■ **EXERCISE BRIEF**
When the line containing "Tube and imposed" appears in the entries below, begin printing there and stop after the line containing "ficking and the"; print each of those lines exactly and no other line.

Records drawn from a dataset
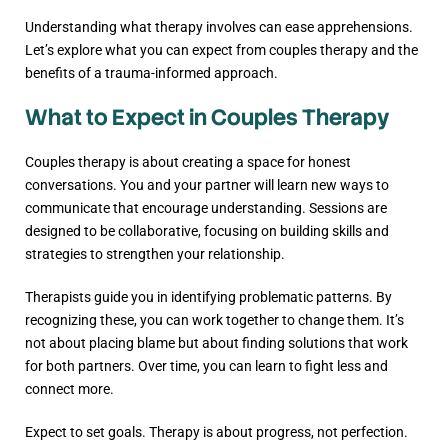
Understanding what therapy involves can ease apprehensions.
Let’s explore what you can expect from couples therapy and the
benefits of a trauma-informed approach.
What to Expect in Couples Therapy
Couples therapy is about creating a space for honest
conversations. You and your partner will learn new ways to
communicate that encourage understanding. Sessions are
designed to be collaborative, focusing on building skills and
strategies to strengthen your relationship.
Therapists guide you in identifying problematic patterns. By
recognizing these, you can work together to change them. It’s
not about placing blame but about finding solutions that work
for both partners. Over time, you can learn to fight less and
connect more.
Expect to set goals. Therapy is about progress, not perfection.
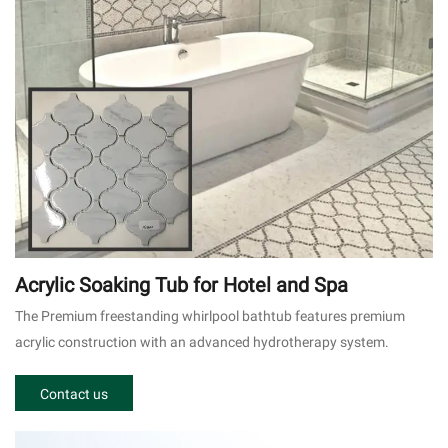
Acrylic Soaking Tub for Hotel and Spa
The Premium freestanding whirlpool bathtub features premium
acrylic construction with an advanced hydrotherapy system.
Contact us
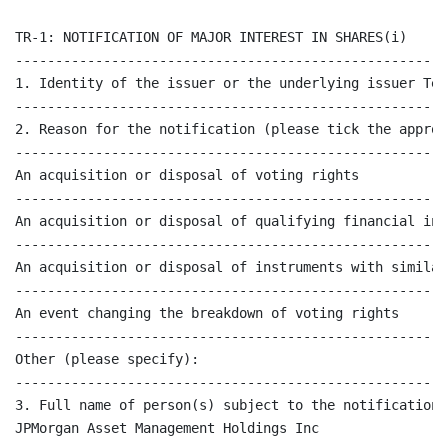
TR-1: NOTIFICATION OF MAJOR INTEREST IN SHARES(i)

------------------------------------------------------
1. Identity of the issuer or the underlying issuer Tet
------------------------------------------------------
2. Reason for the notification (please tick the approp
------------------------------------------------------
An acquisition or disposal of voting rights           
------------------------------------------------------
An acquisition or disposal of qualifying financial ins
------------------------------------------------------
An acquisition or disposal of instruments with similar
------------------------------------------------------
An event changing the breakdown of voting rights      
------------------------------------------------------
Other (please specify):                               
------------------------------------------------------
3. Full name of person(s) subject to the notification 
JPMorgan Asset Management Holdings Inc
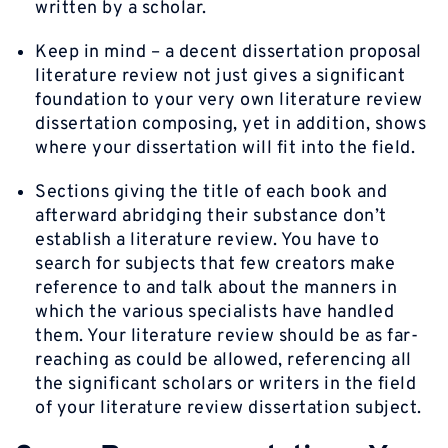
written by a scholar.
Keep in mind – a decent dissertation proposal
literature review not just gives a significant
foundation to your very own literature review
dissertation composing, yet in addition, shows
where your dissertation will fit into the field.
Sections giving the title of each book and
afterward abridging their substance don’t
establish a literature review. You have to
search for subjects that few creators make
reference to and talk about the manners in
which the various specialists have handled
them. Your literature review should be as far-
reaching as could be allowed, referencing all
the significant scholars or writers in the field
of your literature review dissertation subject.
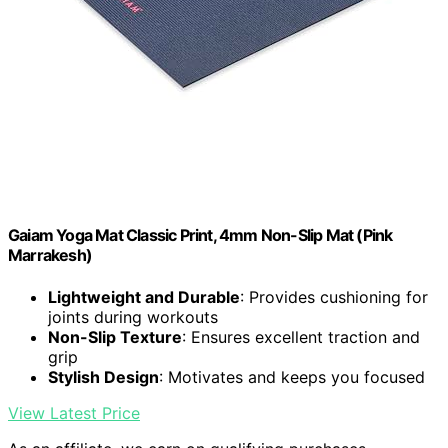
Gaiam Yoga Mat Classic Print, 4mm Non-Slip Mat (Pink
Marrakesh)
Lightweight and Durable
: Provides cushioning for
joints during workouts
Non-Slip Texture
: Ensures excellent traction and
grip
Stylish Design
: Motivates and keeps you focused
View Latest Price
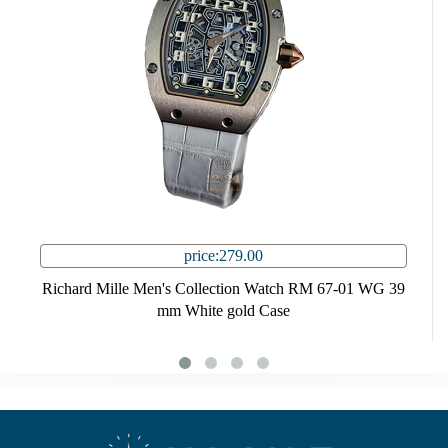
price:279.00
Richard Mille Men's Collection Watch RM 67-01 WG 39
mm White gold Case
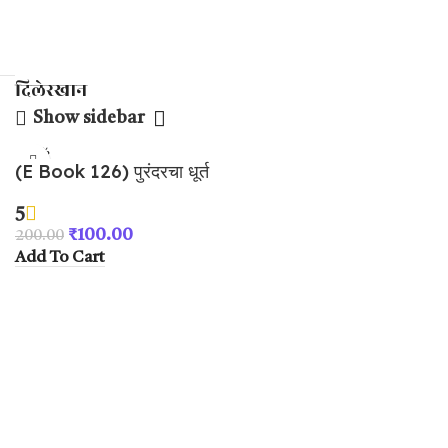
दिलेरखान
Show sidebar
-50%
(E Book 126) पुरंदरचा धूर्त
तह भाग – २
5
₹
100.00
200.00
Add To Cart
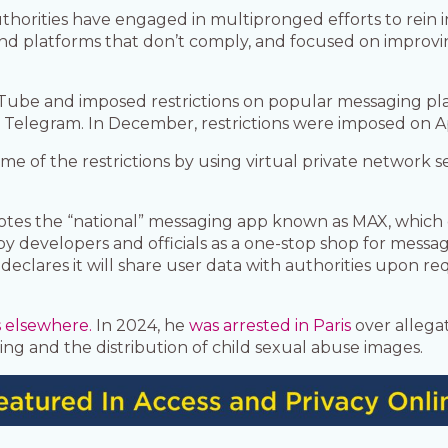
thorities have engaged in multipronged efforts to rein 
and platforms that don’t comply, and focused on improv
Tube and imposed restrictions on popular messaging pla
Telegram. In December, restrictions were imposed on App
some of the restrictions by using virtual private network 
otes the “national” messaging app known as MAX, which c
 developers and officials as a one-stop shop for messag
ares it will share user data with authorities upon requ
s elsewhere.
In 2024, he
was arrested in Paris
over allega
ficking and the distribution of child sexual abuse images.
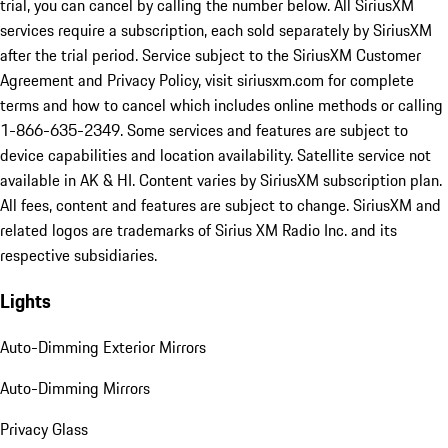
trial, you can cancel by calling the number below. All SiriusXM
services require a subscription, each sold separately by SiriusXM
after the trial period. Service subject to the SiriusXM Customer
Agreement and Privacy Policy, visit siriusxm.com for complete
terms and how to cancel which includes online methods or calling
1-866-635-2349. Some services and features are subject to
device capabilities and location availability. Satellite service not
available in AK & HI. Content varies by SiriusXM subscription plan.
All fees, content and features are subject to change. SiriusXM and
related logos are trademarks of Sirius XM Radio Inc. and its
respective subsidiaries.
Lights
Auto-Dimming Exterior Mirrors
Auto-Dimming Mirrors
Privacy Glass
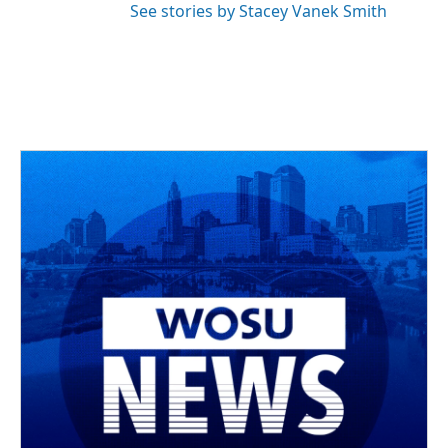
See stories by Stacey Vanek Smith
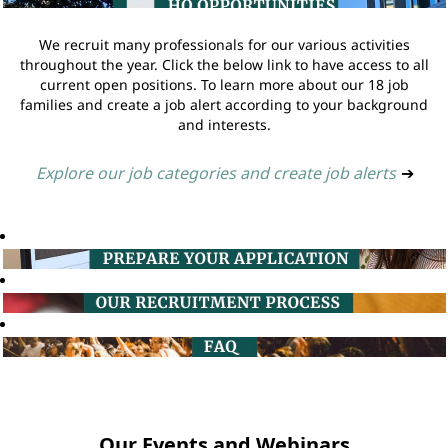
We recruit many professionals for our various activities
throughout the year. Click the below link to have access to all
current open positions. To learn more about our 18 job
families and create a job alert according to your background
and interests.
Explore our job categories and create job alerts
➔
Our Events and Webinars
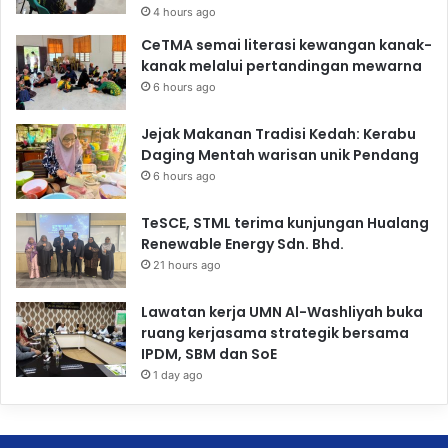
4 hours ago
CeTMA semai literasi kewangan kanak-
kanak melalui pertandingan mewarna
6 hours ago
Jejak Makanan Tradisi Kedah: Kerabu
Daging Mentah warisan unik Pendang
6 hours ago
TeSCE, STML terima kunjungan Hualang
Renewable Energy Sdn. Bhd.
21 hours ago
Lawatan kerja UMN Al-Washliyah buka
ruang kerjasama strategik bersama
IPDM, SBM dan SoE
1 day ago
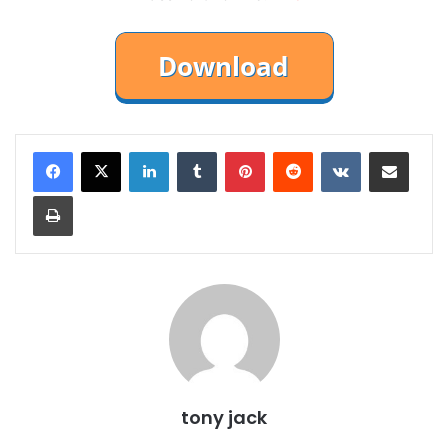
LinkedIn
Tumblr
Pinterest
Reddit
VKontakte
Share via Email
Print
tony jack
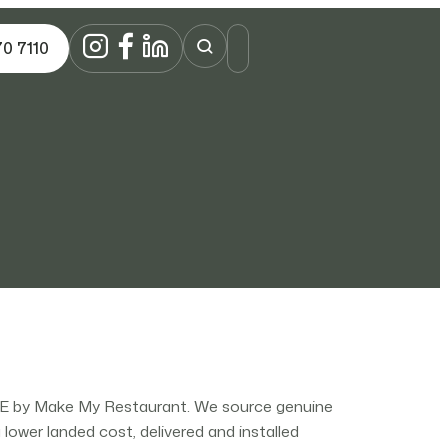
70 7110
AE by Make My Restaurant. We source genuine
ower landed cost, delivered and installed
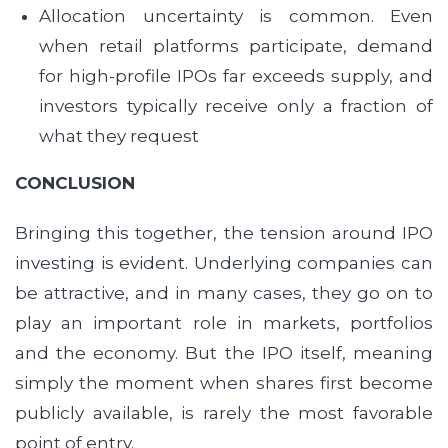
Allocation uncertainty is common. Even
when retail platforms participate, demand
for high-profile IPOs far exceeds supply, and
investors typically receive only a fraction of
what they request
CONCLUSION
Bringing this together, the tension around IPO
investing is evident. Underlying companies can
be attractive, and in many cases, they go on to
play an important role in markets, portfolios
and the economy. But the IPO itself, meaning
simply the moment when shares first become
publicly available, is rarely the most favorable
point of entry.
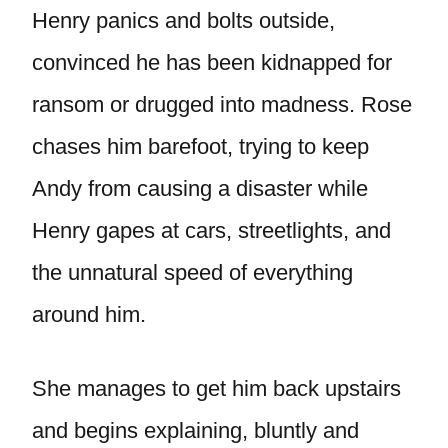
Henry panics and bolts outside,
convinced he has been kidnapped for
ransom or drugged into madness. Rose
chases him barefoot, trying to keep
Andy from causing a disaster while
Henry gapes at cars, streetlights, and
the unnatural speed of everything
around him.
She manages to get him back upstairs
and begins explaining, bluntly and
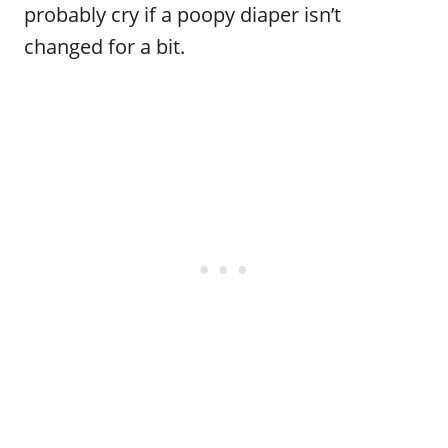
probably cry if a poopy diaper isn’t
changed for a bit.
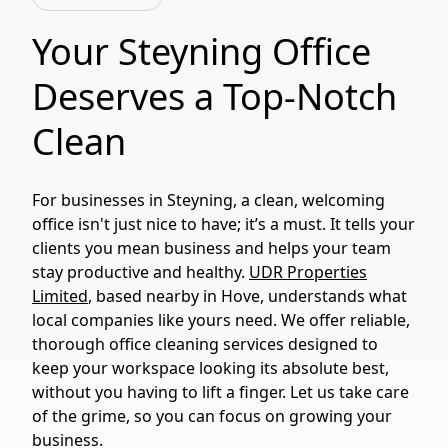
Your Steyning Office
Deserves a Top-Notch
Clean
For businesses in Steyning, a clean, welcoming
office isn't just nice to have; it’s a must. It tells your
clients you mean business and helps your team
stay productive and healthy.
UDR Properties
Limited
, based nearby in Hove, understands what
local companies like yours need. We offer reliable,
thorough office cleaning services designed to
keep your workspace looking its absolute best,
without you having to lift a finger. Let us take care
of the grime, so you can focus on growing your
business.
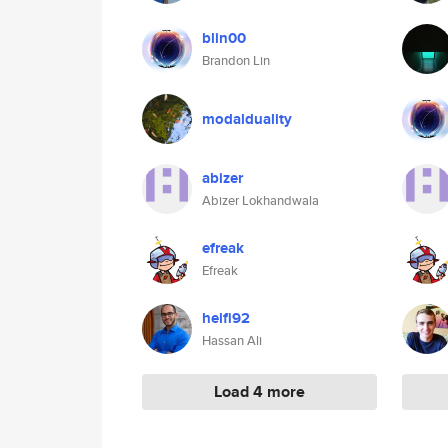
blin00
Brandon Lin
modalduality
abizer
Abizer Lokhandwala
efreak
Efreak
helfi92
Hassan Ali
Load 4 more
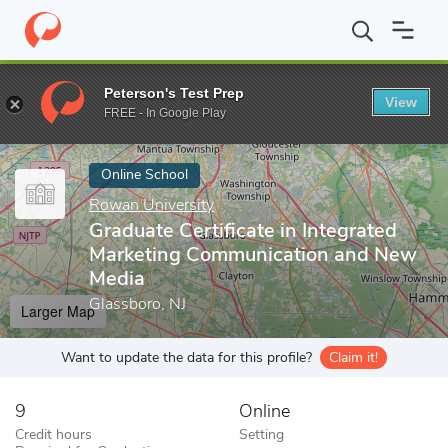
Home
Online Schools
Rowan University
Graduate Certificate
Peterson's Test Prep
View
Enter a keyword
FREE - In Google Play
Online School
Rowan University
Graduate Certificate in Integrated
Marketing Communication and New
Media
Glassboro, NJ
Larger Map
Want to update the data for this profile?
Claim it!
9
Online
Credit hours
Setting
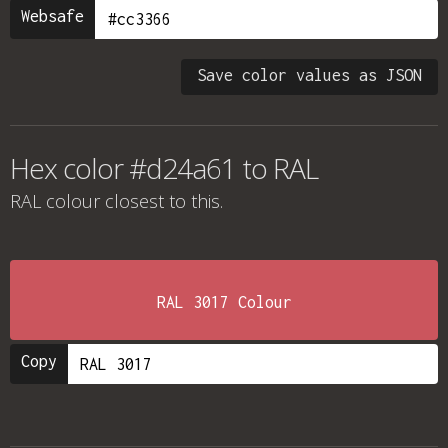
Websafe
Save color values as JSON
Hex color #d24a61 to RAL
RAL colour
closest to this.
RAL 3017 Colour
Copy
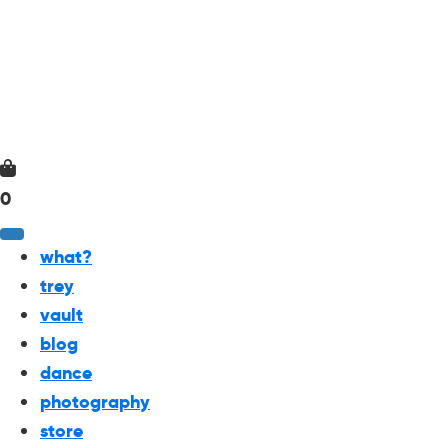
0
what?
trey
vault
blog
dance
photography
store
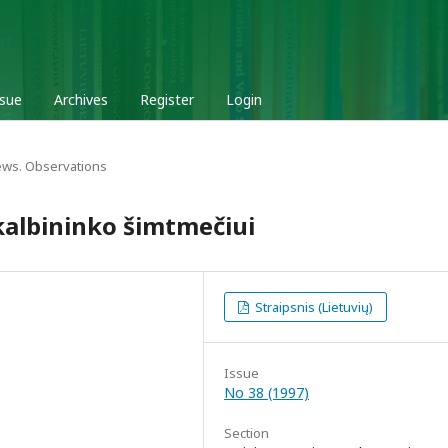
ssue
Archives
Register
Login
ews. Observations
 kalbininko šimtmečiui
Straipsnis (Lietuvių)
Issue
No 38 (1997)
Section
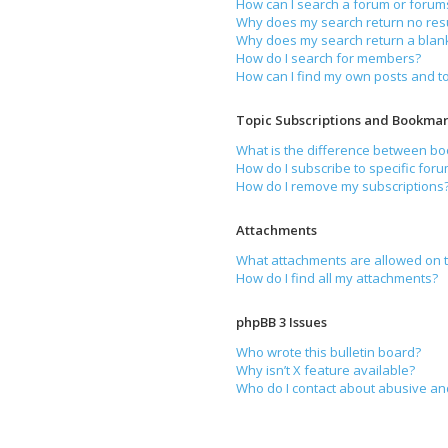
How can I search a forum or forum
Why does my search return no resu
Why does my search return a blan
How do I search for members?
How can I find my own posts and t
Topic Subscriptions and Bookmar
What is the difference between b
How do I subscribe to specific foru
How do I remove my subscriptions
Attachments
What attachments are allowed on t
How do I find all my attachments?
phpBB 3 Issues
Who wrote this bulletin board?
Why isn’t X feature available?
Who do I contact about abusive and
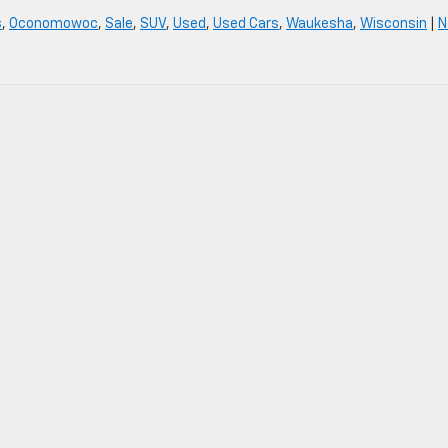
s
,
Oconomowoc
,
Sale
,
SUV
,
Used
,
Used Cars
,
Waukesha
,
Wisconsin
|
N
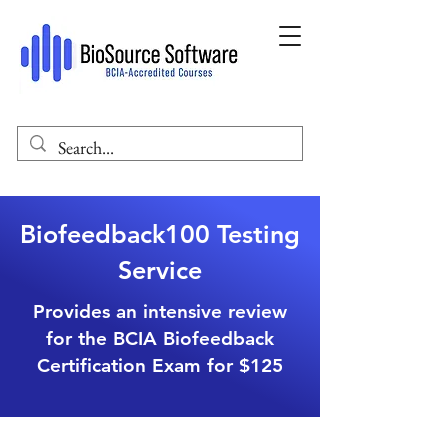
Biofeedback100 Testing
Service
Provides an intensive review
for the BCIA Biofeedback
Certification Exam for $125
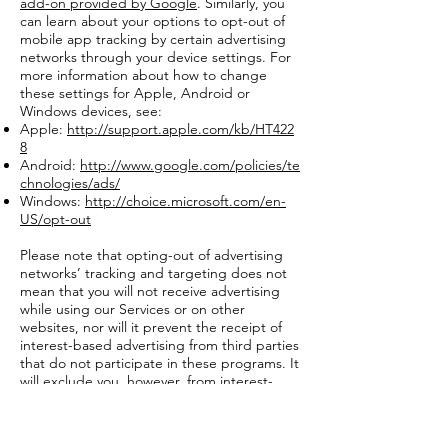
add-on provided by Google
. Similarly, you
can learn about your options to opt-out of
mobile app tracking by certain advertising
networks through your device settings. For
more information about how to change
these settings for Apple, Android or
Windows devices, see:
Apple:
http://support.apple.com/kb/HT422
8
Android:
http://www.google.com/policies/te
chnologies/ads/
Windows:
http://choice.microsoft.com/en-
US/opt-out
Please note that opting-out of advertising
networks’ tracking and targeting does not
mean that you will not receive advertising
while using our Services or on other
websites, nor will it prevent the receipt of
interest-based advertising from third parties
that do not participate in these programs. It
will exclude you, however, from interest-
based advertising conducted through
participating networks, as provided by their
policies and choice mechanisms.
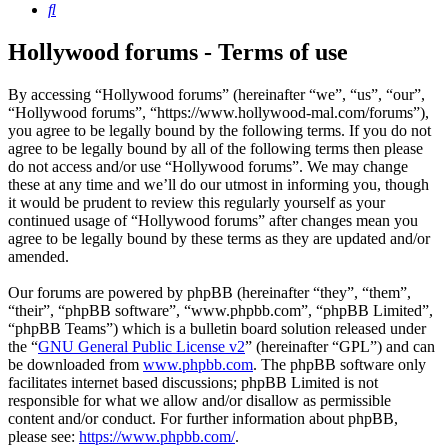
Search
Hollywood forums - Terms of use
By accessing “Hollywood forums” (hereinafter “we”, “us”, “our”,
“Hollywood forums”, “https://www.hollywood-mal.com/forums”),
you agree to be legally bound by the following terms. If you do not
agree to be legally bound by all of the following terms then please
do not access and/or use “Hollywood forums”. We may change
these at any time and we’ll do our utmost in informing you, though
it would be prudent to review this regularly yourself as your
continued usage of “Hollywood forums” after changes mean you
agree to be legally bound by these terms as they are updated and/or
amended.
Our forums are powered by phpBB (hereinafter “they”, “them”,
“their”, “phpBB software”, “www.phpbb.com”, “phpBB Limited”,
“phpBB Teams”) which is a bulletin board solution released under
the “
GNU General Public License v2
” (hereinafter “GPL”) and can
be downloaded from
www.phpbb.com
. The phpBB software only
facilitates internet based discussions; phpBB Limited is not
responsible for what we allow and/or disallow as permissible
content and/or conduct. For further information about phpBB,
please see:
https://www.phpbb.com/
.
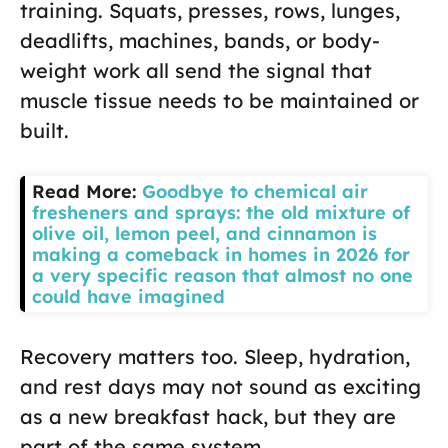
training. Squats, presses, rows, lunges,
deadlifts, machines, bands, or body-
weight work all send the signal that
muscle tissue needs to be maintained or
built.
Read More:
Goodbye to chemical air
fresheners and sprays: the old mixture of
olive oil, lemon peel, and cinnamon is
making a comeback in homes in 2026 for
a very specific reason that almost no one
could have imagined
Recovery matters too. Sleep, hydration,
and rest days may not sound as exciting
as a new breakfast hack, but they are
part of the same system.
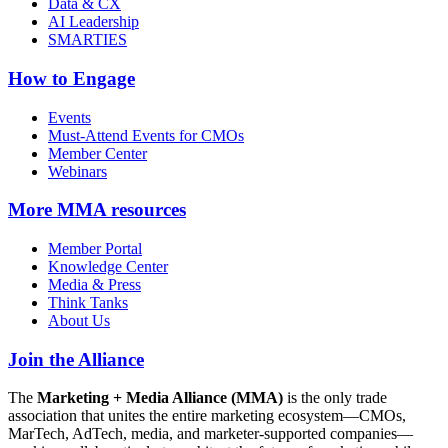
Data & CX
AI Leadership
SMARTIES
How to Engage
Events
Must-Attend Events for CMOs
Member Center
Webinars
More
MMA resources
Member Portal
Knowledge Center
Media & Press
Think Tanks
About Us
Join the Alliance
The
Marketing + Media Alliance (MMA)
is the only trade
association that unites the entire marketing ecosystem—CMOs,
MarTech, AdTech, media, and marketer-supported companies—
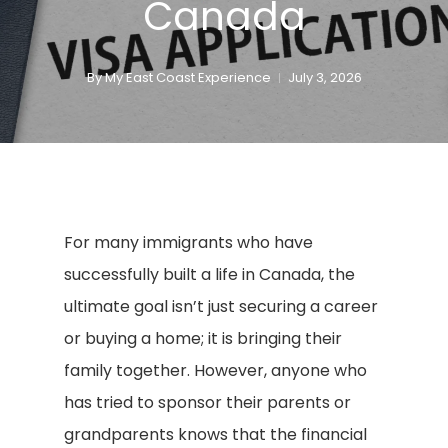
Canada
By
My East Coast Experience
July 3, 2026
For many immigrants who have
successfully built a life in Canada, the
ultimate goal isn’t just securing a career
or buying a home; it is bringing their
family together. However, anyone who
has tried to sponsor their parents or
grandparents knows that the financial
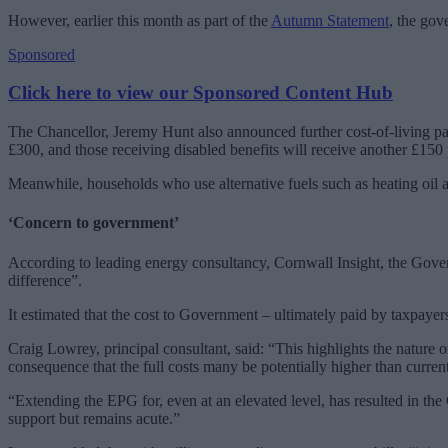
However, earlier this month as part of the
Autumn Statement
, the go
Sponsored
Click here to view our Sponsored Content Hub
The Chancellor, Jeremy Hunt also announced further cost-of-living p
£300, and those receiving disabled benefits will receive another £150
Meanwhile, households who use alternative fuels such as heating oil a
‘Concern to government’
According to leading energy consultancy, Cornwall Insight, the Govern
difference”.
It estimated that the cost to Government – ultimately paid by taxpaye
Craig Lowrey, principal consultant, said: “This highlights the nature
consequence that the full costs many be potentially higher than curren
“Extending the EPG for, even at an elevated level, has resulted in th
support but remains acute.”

■ **REPLY**
Tube and imposed restrictions on popular messaging pla
Telegram. In December, restrictions were imposed on App
some of the restrictions by using virtual private network 
otes the “national” messaging app known as MAX, which c
 developers and officials as a one-stop shop for messag
ares it will share user data with authorities upon requ
s elsewhere.
In 2024, he
was arrested in Paris
over allega
ficking and the distribution of child sexual abuse images.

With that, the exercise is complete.